[TEXT SHOWN]
>>>>
Stupid scope destruction question

[Denis Shelomovskij]

20.09.2012 15:35, monarch_dodra пишет:
> On Thursday, 20 September 2012 at 09:31:45 UTC, Denis Shelomovskij wrote:
>> 20.09.2012 13:27, Denis Shelomovskij пишет:
>>> Is there any guaranties that `ScopeTemp` will not be destroyed before
>>> `f` call because it isn't used?
>>> ---
>>> ...
>>>     f(ScopeTemp(...).value);
>>> }
>>> ---
>>> According to http://dlang.org/struct.html#StructDestructor
>>> "Destructors are called when an object goes out of scope."
>>> So I understand it as "it will not be destroyed before scope exit even
>>> if not used". Is it correct?
>>>
>>> So the question is if `ScopeTemp`'s scope is `main` scope, not some
>>> possibly generated "temp scope" (don't now what documentation statements
>>> prohibit compiler from doing so).
>>>
>>>
>
> AFAIK, if the rules are the same in C++ (which they probably are), then:
> "Any object constructed during argument passing will remain valid for
> the duration of the call. It will go out of scope once the function has
> finished returning, and after the return value has itself gone out of
> scope and been destroyed."
>

Thanks, looks like D does have C++ behaviour here. But your last 
statement about return value is incorrect. More than that function call 
doesn't change anything.

Correct answers are here:
* `12.2 Temporary objects [class.temporary]` section of C++ standard
* 
http://stackoverflow.com/questions/2506793/c-life-span-of-temporary-arguments
* 
http://stackoverflow.com/questions/5459759/full-expression-boundaries-and-lifetime-of-temporaries

-- 
Денис В. Шеломовский
Denis V. Shelomovskij
<<<<
[RECORDS]
>>>>
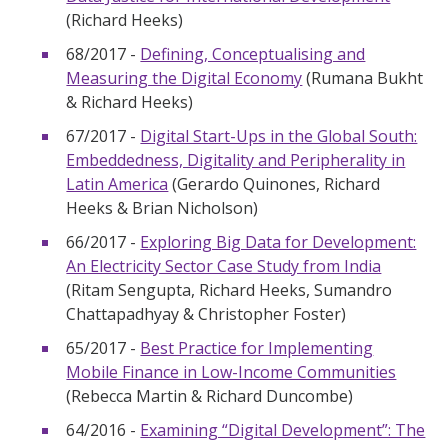
(Richard Heeks)
68/2017 -
Defining, Conceptualising and
Measuring the Digital Economy
(Rumana Bukht
& Richard Heeks)
67/2017 -
Digital Start-Ups in the Global South:
Embeddedness, Digitality and Peripherality in
Latin America
(Gerardo Quinones, Richard
Heeks & Brian Nicholson)
66/2017 -
Exploring Big Data for Development:
An Electricity Sector Case Study from India
(Ritam Sengupta, Richard Heeks, Sumandro
Chattapadhyay & Christopher Foster)
65/2017 -
Best Practice for Implementing
Mobile Finance in Low-Income Communities
(Rebecca Martin & Richard Duncombe)
64/2016 -
Examining “Digital Development”: The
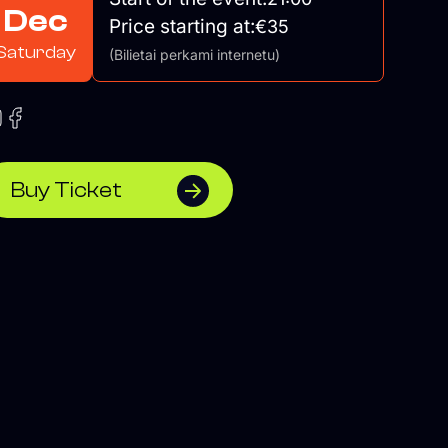
Dec
Price starting at:
€35
Saturday
(Bilietai perkami internetu)
Buy Ticket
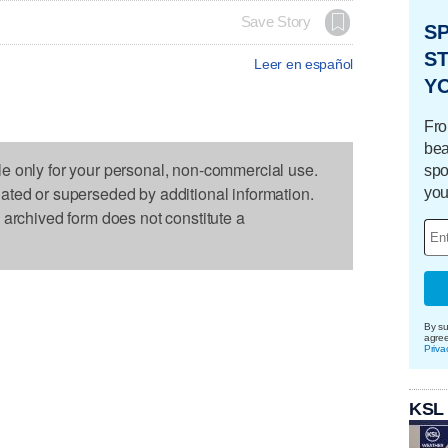
Save Story
S
ST
Leer en español
Y
Fro
bea
le only for your personal, non-commercial use.
spo
dated or superseded by additional information.
you
s archived form does not constitute a
By su
agre
Priva
KSL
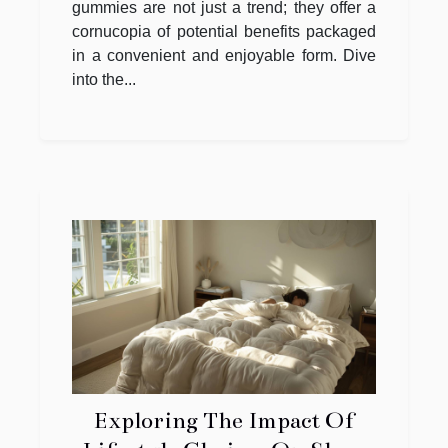
gummies are not just a trend; they offer a
cornucopia of potential benefits packaged
in a convenient and enjoyable form. Dive
into the...
Exploring The Impact Of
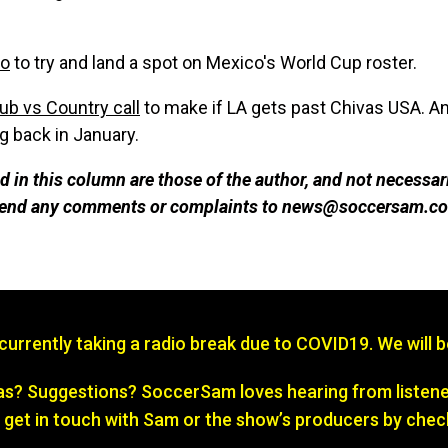
co
to try and land a spot on Mexico's World Cup roster.
ub vs Country call
to make if LA gets past Chivas USA. A
 back in January.
 in this column are those of the author, and not necessar
 send any comments or complaints to news@soccersam.co
s currently taking a radio break due to COVID19. We will 
? Suggestions? SoccerSam loves hearing from listener
 get in touch with Sam or the show’s producers by chec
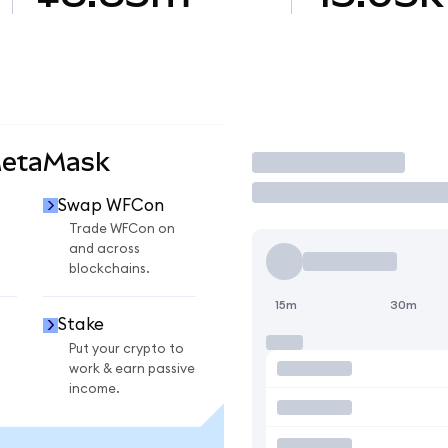
MetaMask
Trade
Swap WFCon
n
Trade WFCon on
and across
blockchains.
15m
30m
Stake
Put your crypto to
work & earn passive
income.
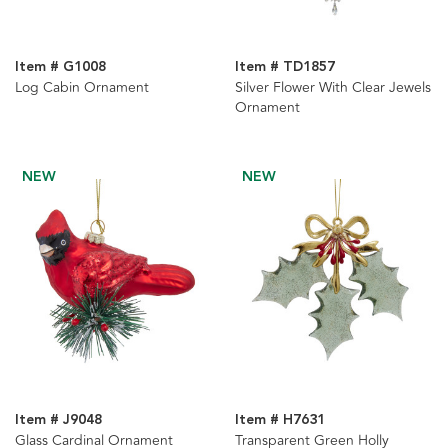
Item # G1008
Item # TD1857
Log Cabin Ornament
Silver Flower With Clear Jewels
Ornament
NEW
NEW
Item # J9048
Item # H7631
Glass Cardinal Ornament
Transparent Green Holly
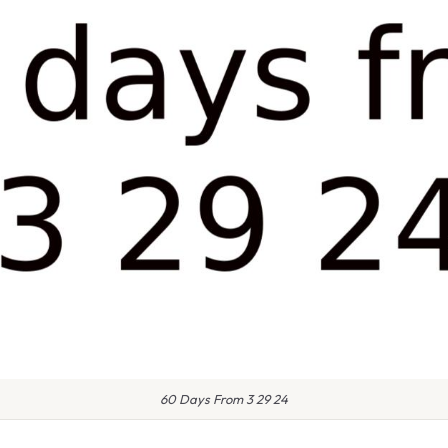
60 Days From 3 29 24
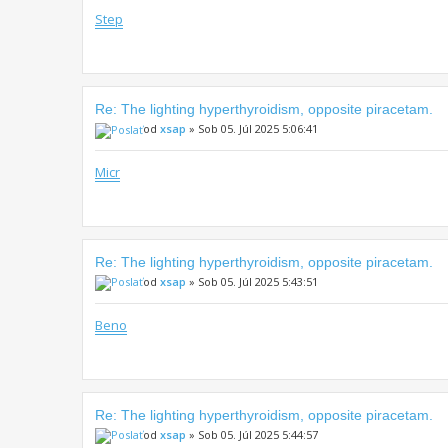
Step
Re: The lighting hyperthyroidism, opposite piracetam.
od
xsap
» Sob 05. Júl 2025 5:06:41
Micr
Re: The lighting hyperthyroidism, opposite piracetam.
od
xsap
» Sob 05. Júl 2025 5:43:51
Beno
Re: The lighting hyperthyroidism, opposite piracetam.
od
xsap
» Sob 05. Júl 2025 5:44:57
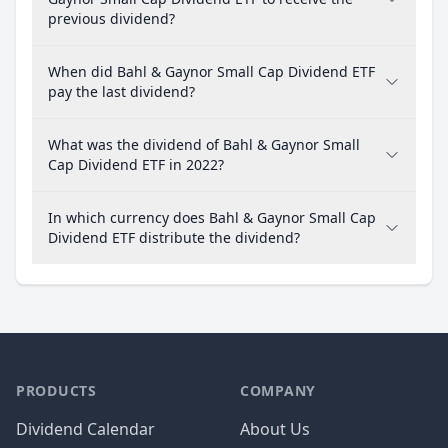
previous dividend?
When did Bahl & Gaynor Small Cap Dividend ETF
pay the last dividend?
What was the dividend of Bahl & Gaynor Small
Cap Dividend ETF in 2022?
In which currency does Bahl & Gaynor Small Cap
Dividend ETF distribute the dividend?
PRODUCTS
COMPANY
Dividend Calendar
About Us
<<<<
[WRITTEN TASK] Copy the entire forum post on scope destruction above word for word, from its title line through the two-line signature at the end.

[COMPLETED EXERCISE]
Stupid scope destruction question

[Denis Shelomovskij]

20.09.2012 15:35, monarch_dodra пишет:
> On Thursday, 20 September 2012 at 09:31:45 UTC, Denis Shelomovskij wrote:
>> 20.09.2012 13:27, Denis Shelomovskij пишет:
>>> Is there any guaranties that `ScopeTemp` will not be destroyed before
>>> `f` call because it isn't used?
>>> ---
>>> ...
>>>     f(ScopeTemp(...).value);
>>> }
>>> ---
>>> According to http://dlang.org/struct.html#StructDestructor
>>> "Destructors are called when an object goes out of scope."
>>> So I understand it as "it will not be destroyed before scope exit even
>>> if not used". Is it correct?
>>>
>>> So the question is if `ScopeTemp`'s scope is `main` scope, not some
>>> possibly generated "temp scope" (don't now what documentation statements
>>> prohibit compiler from doing so).
>>>
>>>
>
> AFAIK, if the rules are the same in C++ (which they probably are), then:
> "Any object constructed during argument passing will remain valid for
> the duration of the call. It will go out of scope once the function has
> finished returning, and after the return value has itself gone out of
> scope and been destroyed."
>

Thanks, looks like D does have C++ behaviour here. But your last 
statement about return value is incorrect. More than that function call 
doesn't change anything.

Correct answers are here:
* `12.2 Temporary objects [class.temporary]` section of C++ standard
* 
http://stackoverflow.com/questions/2506793/c-life-span-of-temporary-arguments
* 
http://stackoverflow.com/questions/5459759/full-expression-boundaries-and-lifetime-of-temporaries

-- 
Денис В. Шеломовский
Denis V. Shelomovskij